Task to carry out
From the data below, pull out each line that contains the word "Angela".

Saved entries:
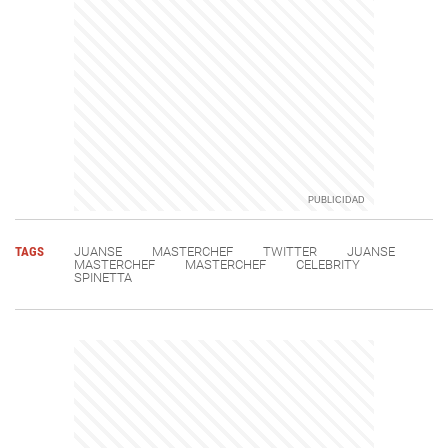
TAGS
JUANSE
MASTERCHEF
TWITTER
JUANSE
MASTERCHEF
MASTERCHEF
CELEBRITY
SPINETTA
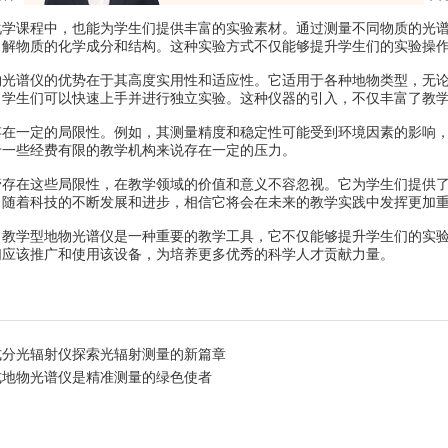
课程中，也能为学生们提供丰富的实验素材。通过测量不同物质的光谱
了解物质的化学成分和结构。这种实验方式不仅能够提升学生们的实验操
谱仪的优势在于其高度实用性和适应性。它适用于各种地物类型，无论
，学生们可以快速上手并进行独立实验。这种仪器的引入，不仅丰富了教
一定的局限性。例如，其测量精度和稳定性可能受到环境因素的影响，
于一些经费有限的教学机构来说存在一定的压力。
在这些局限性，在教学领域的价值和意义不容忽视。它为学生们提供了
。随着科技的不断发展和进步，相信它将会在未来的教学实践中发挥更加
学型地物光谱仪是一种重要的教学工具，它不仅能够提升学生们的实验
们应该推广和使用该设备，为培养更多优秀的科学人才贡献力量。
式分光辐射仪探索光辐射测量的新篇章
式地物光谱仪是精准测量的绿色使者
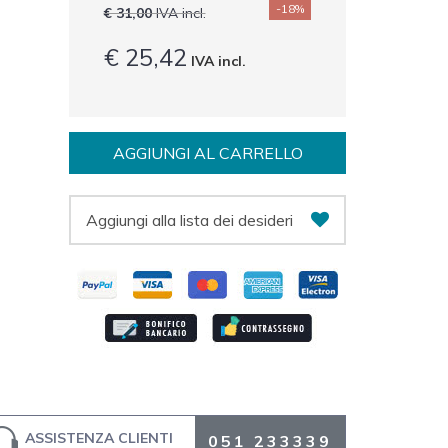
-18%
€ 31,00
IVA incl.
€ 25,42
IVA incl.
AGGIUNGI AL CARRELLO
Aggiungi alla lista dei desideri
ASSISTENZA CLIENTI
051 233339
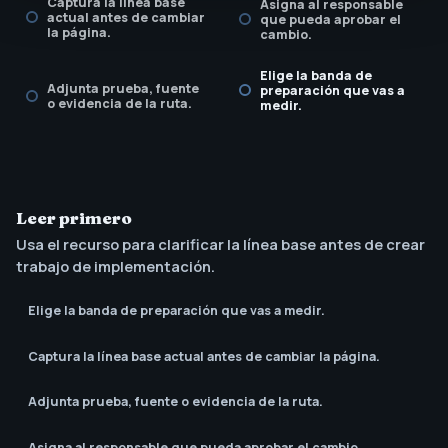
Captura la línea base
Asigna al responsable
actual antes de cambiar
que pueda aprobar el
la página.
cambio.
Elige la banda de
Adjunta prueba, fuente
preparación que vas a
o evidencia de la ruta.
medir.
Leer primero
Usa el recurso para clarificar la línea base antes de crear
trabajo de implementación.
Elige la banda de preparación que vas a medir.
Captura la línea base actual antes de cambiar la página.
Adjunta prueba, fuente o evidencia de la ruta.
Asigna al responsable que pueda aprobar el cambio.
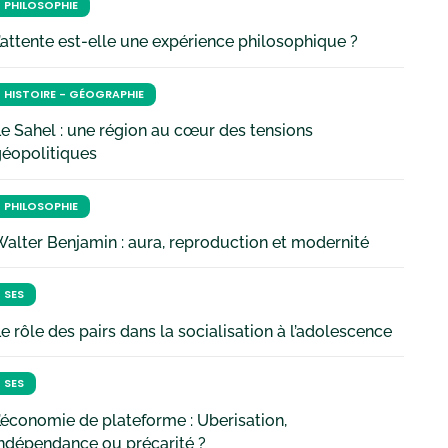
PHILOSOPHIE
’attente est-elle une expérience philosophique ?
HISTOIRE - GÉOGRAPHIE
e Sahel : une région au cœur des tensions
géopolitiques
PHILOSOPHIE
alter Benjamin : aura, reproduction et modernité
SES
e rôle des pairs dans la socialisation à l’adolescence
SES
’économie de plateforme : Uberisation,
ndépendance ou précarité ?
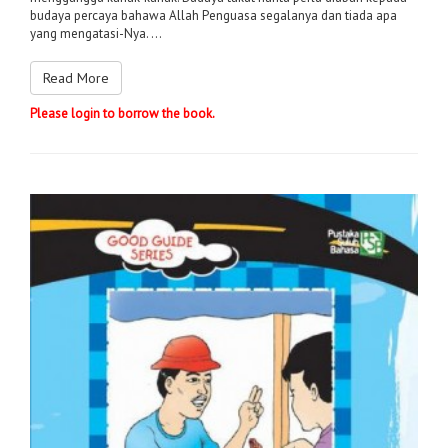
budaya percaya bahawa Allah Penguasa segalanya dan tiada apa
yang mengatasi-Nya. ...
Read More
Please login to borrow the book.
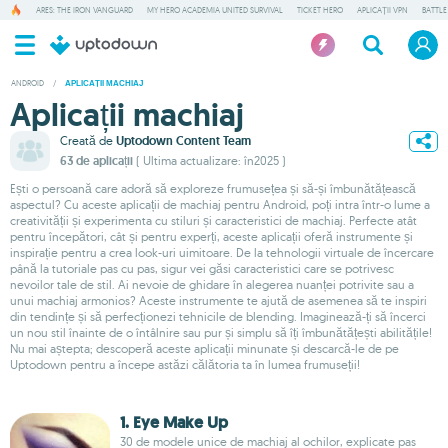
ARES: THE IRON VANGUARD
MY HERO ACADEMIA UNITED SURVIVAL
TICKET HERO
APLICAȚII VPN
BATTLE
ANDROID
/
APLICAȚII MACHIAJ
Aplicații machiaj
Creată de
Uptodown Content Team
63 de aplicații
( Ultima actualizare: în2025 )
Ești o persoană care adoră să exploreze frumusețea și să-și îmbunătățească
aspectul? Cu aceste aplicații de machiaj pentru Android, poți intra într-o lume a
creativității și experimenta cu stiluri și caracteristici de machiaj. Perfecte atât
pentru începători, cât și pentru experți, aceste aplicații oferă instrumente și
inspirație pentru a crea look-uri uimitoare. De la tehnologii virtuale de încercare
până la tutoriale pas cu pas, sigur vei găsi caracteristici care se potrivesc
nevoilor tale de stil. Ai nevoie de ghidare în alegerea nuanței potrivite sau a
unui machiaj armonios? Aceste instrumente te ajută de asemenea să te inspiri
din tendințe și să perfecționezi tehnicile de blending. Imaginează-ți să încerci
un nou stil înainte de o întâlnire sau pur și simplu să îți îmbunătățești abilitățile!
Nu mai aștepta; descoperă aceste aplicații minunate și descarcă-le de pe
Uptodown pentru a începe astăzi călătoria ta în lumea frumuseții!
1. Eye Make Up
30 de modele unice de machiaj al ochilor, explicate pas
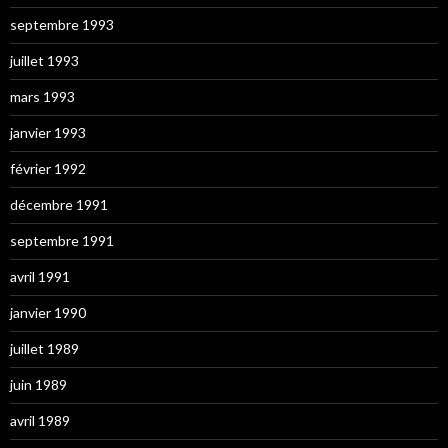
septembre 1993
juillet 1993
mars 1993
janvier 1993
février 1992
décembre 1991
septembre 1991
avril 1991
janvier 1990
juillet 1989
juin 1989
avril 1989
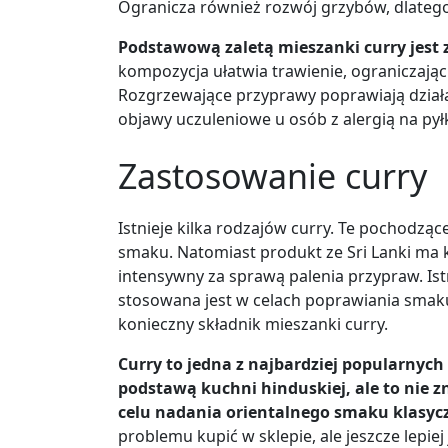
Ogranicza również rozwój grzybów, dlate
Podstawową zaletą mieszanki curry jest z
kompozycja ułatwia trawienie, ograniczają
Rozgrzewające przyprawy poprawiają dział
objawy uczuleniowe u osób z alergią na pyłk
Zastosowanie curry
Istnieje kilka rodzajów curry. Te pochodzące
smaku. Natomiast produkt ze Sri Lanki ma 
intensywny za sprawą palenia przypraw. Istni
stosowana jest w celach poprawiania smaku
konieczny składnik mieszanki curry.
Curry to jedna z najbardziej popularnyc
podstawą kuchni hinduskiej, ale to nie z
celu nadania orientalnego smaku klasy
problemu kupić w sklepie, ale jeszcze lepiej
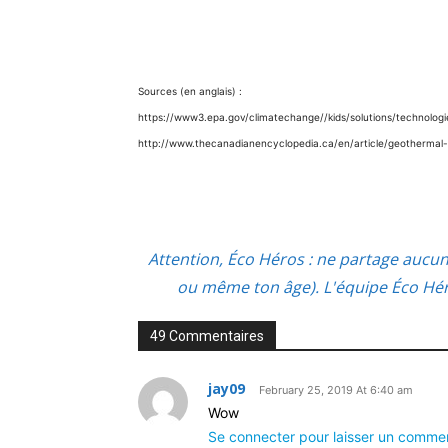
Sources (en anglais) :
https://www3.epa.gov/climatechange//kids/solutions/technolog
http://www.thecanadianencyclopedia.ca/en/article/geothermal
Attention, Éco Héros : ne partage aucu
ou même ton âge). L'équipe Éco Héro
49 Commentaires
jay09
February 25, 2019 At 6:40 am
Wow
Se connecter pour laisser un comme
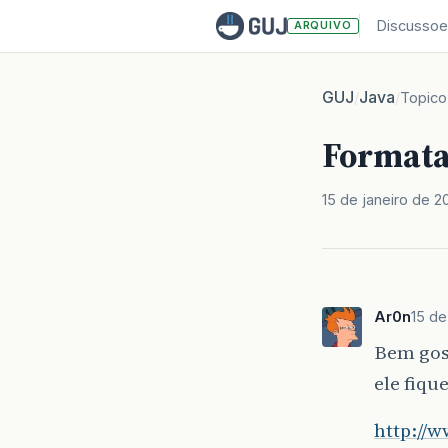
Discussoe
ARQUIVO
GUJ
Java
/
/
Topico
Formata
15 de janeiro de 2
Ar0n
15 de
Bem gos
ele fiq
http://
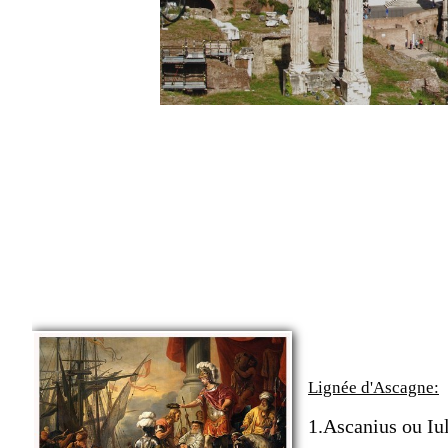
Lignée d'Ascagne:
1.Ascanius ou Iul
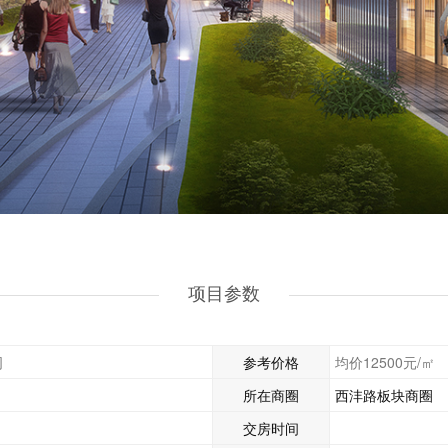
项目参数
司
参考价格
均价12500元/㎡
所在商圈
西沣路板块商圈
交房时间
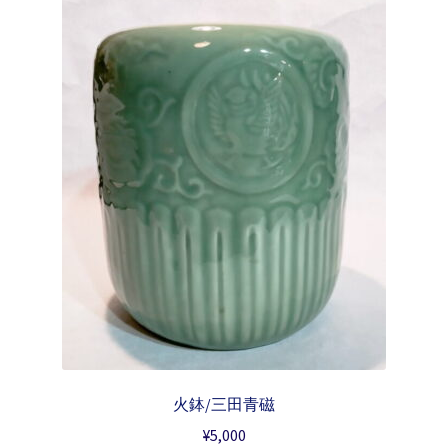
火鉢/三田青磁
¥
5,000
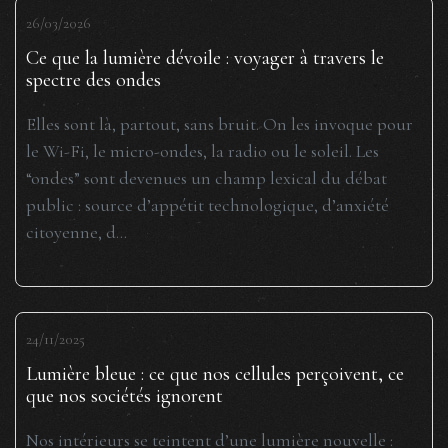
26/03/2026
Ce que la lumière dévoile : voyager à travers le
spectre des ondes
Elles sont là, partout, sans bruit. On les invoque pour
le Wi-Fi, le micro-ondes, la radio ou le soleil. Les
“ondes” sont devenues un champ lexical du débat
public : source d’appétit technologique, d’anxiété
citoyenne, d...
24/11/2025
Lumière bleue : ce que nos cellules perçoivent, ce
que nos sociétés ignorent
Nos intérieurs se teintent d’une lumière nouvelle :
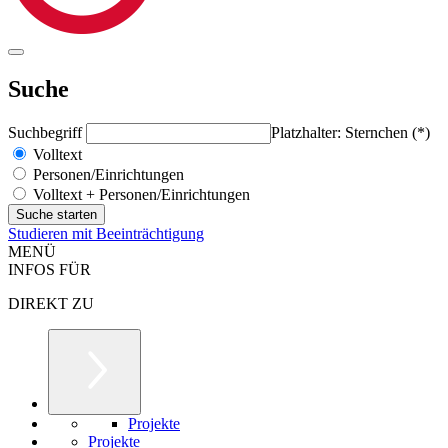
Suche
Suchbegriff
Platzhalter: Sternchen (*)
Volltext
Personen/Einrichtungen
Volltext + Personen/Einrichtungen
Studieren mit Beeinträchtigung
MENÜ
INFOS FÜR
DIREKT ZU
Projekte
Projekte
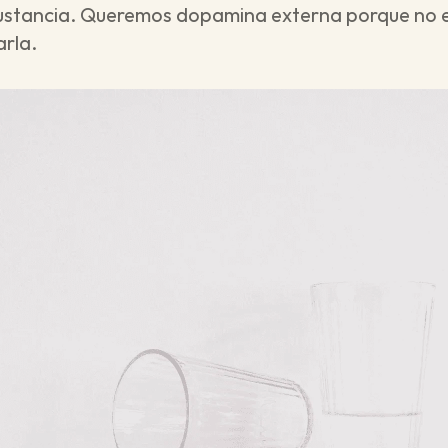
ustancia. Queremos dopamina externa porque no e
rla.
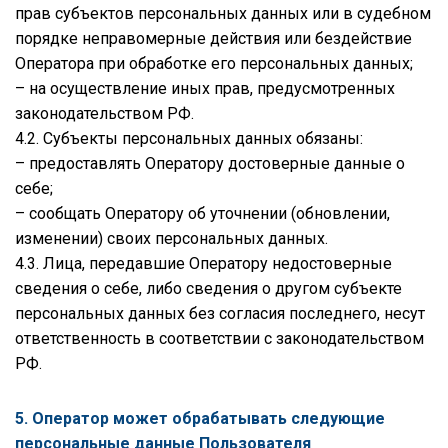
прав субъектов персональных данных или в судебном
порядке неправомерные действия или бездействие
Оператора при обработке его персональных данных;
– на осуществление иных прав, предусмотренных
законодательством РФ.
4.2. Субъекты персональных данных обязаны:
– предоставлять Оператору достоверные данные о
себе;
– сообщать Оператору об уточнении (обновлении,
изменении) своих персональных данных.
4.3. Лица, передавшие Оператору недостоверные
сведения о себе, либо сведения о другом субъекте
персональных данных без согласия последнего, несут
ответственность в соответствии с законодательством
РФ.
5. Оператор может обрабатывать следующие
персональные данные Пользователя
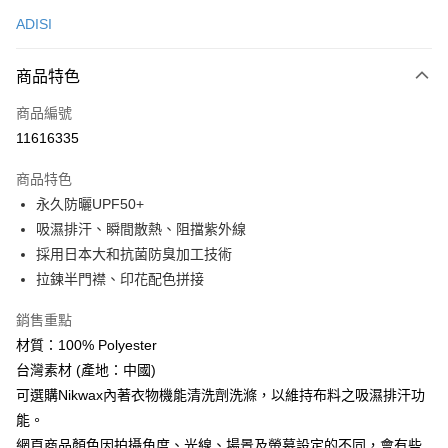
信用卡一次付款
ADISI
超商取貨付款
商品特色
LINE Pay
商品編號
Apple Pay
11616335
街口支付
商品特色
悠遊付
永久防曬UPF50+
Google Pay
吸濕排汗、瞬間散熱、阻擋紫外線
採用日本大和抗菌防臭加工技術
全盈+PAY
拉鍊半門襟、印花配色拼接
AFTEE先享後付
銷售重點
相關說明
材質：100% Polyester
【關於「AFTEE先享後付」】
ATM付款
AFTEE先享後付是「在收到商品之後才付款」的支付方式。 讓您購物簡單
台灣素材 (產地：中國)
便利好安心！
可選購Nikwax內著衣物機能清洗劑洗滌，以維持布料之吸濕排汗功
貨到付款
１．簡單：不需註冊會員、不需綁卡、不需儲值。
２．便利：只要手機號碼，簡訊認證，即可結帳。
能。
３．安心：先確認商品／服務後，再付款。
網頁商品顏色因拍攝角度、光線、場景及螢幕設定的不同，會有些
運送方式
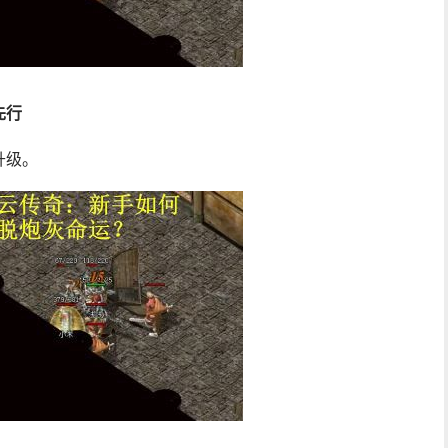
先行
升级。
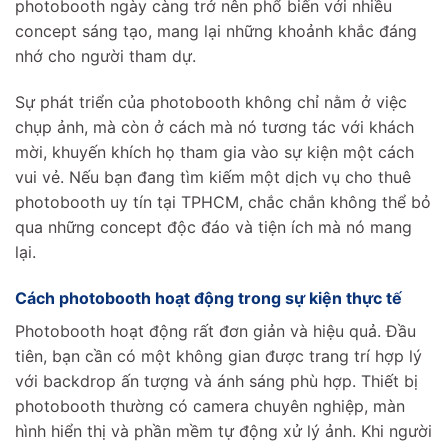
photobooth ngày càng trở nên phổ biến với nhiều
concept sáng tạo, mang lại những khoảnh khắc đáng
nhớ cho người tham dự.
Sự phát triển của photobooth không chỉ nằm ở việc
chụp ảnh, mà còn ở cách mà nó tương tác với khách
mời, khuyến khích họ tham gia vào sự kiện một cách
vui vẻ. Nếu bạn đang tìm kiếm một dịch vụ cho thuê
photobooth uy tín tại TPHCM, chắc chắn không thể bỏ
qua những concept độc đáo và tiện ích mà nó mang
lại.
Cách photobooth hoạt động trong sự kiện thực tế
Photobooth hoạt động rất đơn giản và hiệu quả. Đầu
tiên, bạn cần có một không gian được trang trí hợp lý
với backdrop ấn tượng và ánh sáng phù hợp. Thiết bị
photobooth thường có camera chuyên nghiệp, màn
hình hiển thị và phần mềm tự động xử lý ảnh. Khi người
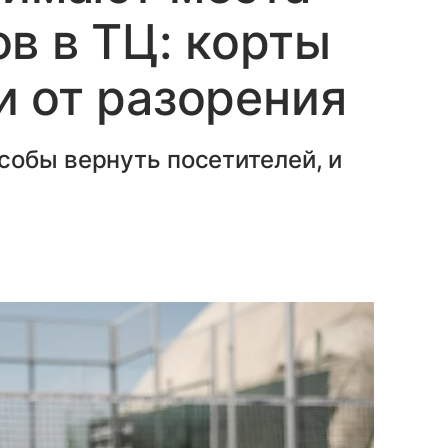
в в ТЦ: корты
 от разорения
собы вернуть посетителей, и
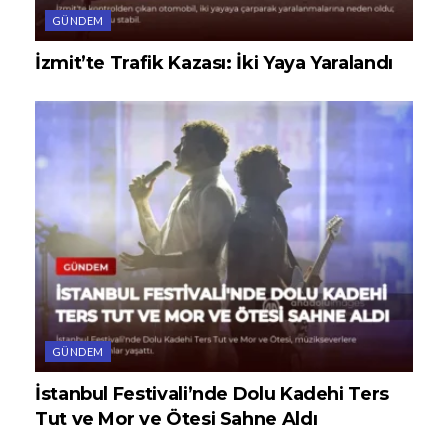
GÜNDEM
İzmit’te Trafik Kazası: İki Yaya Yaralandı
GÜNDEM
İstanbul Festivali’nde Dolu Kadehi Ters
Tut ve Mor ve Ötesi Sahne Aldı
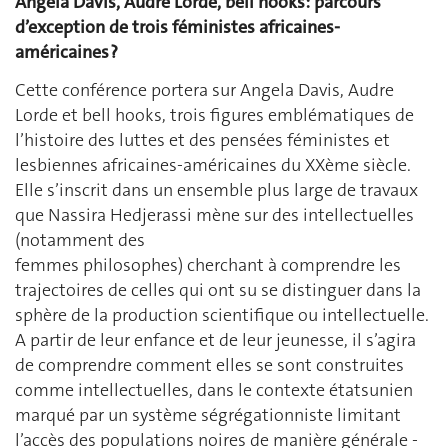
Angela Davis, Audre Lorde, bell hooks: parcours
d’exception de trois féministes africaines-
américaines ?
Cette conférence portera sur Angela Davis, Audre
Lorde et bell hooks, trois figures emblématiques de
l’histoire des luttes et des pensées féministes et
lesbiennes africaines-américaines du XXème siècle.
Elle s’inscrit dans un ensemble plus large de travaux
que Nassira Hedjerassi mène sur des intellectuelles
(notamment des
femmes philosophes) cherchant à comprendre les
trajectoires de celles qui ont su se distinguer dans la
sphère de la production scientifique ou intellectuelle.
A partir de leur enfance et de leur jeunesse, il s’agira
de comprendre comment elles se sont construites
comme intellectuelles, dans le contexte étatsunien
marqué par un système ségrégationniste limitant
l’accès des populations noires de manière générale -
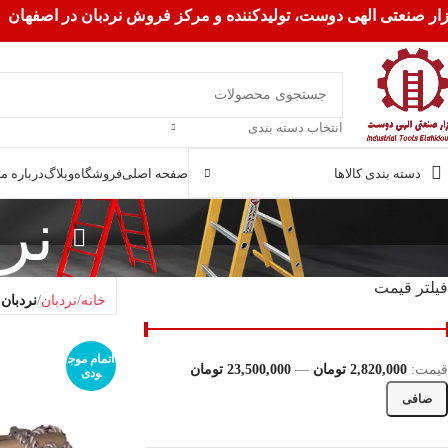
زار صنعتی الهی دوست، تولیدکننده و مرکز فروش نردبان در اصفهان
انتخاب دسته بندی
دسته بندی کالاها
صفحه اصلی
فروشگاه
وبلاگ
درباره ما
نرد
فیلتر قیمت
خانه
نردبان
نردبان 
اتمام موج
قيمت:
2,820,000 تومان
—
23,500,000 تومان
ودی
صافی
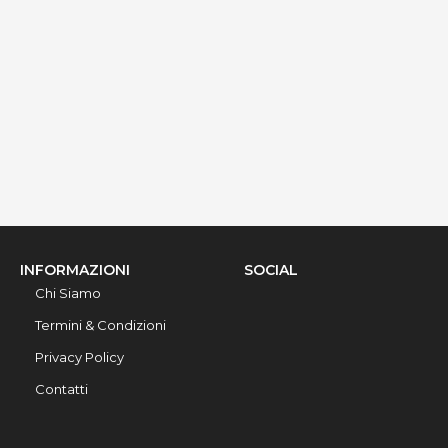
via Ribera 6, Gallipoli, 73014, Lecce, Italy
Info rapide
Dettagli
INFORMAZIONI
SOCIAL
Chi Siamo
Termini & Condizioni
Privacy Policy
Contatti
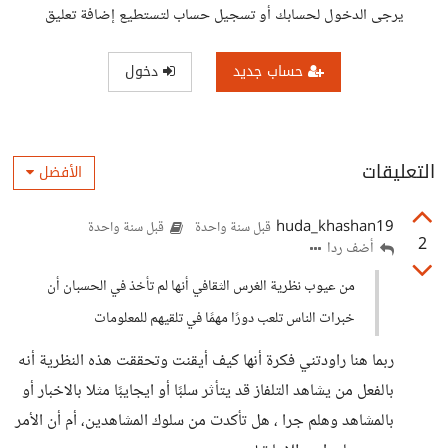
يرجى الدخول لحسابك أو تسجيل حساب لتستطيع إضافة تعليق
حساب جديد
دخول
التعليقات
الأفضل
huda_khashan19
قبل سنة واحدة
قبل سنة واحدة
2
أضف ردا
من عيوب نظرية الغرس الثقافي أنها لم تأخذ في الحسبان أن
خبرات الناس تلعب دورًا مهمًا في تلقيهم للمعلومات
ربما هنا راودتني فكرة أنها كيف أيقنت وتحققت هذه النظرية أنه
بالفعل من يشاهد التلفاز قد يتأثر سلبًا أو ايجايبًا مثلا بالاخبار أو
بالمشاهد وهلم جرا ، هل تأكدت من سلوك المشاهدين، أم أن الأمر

Solution to this problem
Angela Davis, Audre Lorde, bell hooks: parcours
Cette conférence portera sur Angela Davis, Audre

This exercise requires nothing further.